Description Duncan Wilcox 2006-01-16 23:27:39 PST
When running Mail.app on TOT, do the following:

- reply to any message
- type "asdfghj" + enter
- notice two new lines appear instead of one
- arrow right, arrow right
- now the cursor is before "On <date>, <name> wrote:"
- backspace, backspace
- the whole line disappears

These might be two separate bugs, but I think the appearance of an extra line and disappearing of 
another might be related.
Comment 1 Joost de Valk (AlthA) 2006-01-22 04:37:39 PST
Adding Regression keyword.
Comment 2 Joost de Valk (AlthA) 2006-01-22 04:43:39 PST
Upping to P1 because this is a regression.
Comment 3 Alice Liu 2006-01-26 17:23:38 PST
<rdar://problem/4424044>
Comment 4 Justin Garcia 2006-03-30 06:54:41 PST
Spun the extra line appearing problem into a separate bug (8075).
Comment 5 Justin Garcia 2006-03-30 08:17:54 PST
Created attachment 7391 [details]
patch

Rewrote moveNodesAfterNode to address several problems:
It moves nodes w/o worrying about how their style might change during the move.
It traverses _siblings_ looking for a br to know that it's at the end of the paragraph to merge.  If the br is burried inside a span, it won't find it.  If the text is whitespace:pre, it won't find stop at the end of the paragraph.
It reinserts the nodes at strange places, which was causing the bug.
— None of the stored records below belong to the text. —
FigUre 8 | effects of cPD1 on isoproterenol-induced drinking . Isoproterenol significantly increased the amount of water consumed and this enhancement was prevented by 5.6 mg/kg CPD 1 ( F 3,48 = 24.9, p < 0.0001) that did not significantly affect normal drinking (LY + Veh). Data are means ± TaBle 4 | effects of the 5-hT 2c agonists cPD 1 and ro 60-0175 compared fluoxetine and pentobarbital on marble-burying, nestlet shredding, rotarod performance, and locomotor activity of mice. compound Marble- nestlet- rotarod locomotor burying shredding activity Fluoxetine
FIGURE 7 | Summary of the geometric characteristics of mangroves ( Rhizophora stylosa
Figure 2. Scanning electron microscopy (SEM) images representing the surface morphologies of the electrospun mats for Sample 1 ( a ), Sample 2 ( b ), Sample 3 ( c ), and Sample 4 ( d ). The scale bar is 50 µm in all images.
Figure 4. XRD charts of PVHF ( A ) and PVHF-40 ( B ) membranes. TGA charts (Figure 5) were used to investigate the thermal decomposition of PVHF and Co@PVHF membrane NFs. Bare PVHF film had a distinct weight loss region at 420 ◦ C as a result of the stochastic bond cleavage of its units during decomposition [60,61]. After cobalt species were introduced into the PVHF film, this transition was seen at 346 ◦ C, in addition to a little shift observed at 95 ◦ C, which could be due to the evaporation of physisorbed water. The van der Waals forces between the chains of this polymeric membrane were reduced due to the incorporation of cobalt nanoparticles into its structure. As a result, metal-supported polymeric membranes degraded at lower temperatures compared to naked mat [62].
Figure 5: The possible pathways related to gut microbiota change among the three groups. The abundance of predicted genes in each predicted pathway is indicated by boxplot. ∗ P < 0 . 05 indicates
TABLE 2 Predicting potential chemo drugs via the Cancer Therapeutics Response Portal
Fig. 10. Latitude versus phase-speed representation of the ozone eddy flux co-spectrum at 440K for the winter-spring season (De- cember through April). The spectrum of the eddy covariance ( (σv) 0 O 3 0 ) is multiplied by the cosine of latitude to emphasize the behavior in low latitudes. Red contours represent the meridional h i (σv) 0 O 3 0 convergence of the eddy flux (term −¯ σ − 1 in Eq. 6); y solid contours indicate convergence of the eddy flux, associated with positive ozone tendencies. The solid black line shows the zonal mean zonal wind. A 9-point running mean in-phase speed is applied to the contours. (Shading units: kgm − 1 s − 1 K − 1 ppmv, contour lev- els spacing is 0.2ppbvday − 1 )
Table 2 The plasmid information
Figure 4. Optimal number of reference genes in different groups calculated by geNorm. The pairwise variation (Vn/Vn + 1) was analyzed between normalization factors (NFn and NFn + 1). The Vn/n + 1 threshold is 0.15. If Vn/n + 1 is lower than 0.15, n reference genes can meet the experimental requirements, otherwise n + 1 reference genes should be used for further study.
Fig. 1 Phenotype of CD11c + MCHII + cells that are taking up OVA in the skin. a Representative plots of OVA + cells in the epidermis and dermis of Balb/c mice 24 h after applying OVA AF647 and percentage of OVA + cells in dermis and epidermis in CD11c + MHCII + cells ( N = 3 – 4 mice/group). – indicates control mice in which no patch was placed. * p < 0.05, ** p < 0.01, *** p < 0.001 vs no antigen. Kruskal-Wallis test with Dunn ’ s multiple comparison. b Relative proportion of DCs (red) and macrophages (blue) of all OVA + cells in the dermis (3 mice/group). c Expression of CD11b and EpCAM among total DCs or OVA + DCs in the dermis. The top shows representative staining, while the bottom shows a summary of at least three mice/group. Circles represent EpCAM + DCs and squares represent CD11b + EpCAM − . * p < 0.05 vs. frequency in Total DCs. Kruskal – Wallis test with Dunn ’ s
This patch passes all pixel tests.  Render tree diffs are 1) fixes 2) placeholder brs were there were none.  This patch inserts them more aggressively to make sure that inline content after the merged paragraph doesn't collapse onto the line where the paragraph was moved to.  I'm writing lots of layout tests to illustrate problems with the old function and thinking hard about how to break the new code.
Comment 6 Darin Adler 2006-03-30 08:35:18 PST
Comment on attachment 7391 [details]
patch

Are you guaranteed that removing a node won't cause it's parent to be deref'd? If not, the Node* might need to be RefPtr<Node>.

+    void removeNodeAndPruneAncestors(WebCore::Node* node);
+    void prune(WebCore::Node* node);

No need for WebCore:: prefixes here.

r=me
Comment 7 Justin Garcia 2006-04-04 13:31:40 PDT
(In reply to comment #6)
> (From update of attachment 7391 [details] [edit])
> Are you guaranteed that removing a node won't cause it's parent to be deref'd?
> If not, the Node* might need to be RefPtr<Node>.

I guess a removal listener on the node to remove could remove/deref the parent.  There are lots of places in the editing code where the possibility is ignored, of course.